Aufgabenstellung:
(a) Übertrage den Satz „Mir kam das alles schlüssig vor.“ aus der Leserrückmeldung ins Englische.
(b) Nimm die Leserrückmeldung dort auf, wo sie endet, und schreibe sie weiter.

Textauszug:
************
Die Problematik mit der Bannmeile und dem Besuchsverbot war mir beim Lesen nicht aufgestoßen, einfach weil ich mich mit diesem Gesetz nicht so auskenne. Ich war einfach davon ausgegangen, dass die Mutter aus eher persönlichen Gründen die Beziehung von Sohn und Vater unterbinden will. Mir kam das alles schlüssig vor. Wenn das aber in der Praxis nicht so einfach ist, ein Besuchsverbot aussprechen zu lassen und Väter dagegen auch rechtlich vorgehen können, ist hier natürlich noch eine zweite Stelle, die inhaltlichen Klärungsbedarf beinhaltet.

***

Noch ein paar (sehr wenige) Fehlerteufelchen:

Was spricht dagegen, dass er seinen Kopf so selig auf meinen Beinen bettet und ich ihn sacht streichle, während er schläft?
auf meine Beine (-n)

Und morgen früh kaufen wir dir neue Stiefel und wandern wir über das Steinerne Meer.«
und wandern über (-wir)

Bin ich auffälliger, wenn ich grüße oder, wenn ich an ihm vorbeischaue?
Das zweite Komma sitzt falsch. Ich würde es ganz weglassen. Ansonsten würde es vor das "oder" gehören, was aber in diesem Zusammenhang keinen Sinn macht, weil beide Textteile direkt und gleichberechtigt zusammengehören.
************
Datenauszug:

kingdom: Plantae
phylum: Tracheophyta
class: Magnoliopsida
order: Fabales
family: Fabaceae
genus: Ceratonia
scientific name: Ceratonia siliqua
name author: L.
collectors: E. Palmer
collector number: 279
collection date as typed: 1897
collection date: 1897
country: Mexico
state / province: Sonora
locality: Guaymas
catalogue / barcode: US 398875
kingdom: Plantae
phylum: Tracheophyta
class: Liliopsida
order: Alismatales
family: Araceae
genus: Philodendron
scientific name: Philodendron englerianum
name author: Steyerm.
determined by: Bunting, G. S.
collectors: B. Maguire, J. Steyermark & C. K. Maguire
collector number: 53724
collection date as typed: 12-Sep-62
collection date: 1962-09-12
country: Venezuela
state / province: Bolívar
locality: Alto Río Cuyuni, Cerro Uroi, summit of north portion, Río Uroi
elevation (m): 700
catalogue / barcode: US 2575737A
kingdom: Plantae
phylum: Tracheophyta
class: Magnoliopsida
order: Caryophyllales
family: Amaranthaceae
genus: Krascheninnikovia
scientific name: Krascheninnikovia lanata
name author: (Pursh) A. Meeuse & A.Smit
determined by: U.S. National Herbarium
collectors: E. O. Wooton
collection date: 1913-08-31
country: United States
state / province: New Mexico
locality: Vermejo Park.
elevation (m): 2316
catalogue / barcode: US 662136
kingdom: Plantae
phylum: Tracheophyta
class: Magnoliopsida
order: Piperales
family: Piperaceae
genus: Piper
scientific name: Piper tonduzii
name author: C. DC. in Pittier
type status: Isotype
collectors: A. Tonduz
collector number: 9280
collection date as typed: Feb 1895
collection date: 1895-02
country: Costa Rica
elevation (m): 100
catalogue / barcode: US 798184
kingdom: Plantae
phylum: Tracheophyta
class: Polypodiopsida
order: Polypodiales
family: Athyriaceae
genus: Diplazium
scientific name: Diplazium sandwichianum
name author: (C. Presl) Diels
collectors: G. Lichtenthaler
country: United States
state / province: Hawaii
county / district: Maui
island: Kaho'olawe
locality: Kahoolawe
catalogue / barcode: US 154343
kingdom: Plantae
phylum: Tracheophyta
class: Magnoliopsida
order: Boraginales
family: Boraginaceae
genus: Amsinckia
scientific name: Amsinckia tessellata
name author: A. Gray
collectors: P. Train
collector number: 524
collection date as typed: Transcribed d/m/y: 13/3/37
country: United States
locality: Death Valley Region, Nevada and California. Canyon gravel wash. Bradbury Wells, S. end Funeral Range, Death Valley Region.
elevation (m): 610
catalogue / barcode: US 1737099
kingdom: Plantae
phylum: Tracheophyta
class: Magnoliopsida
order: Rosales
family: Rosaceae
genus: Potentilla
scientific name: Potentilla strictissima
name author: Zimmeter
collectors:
************
Schriftliche Antworten:
(a) It all seemed coherent to me.

(b)
Alles in allem: Einfühlsame, sehr schön geschriebene Geschichte mit "lebendigen" Charakteren, mit denen der Leser mitfiebern kann und einem sehr ernsten Hintergrund. Hat mir gut gefallen! :)

 

Ich nochmal. :)

Nun hat sich deine Antwort mit meinem Posting überschnitten. Das mit dem letzten Schultag vor den Ferien muss ich überlesen haben. Habe es jetzt auch beim Überfliegen des Anfangs nicht entdeckt. Aber wenn das irgendwo steht, ist ja alles klar. Dann Asche auf mein Haupt fürs zu unkonzentrierte Lesen.

Lieben Gruß
Kerstin

 

Hi Katzano,

daran, wer auf Henning im Alltag aufpasst habe ich tatsächlich nicht gedacht. Vielleicht, weil es von so vielen ledigen Müttern irgendwie geschafft wird.

Dass der Vater seinen Sohn von der Schule abholt hat coleratio feinsinng, wie sie für Interpretationen und Stimmungen nun einmal ist, erkannt. Ich habe es allerdings bisher nicht explizit geschrieben. Das werde ich noch einmal deutlicher machen.

Vielen Dank für deine Anmerkungen, Anregungen und das dicke Lob. :)
Die Fehler werde ich gleich ausbessern.

Liebe Grüße, sim

 

Dass der Vater seinen Sohn von der Schule abholt hat coleratio feinsinng, wie sie für Interpretationen und Stimmungen nun einmal ist, erkannt.
Ach Sim, das hast du soooo schön gesagt. :kuss:

 

Immer wieder gern, coleratio. :)

So, ich habe ein paar Dinge eingefügt, welche die Fragen nach der Bannmeile hoffentlich ein bisschen besser beantworten.
Die Frage, wie sich die arbeitende Mutter organisiert, habe ich nicht berücksichtigt, katzano. Es ist für die Geschichte des Kindsentzugs ehr weniger von Bedeutung und hätte höchstens in einer Überlegung eingefügt werden können, wann die Kindersitterin oder das Kindertagesheim wohl Alarm schlagen würden, wenn Henning nicht auftaucht. Dafür habe ich keine geeignete Stelle gefunden.

Lieben Gruß, sim

 

Hi sim!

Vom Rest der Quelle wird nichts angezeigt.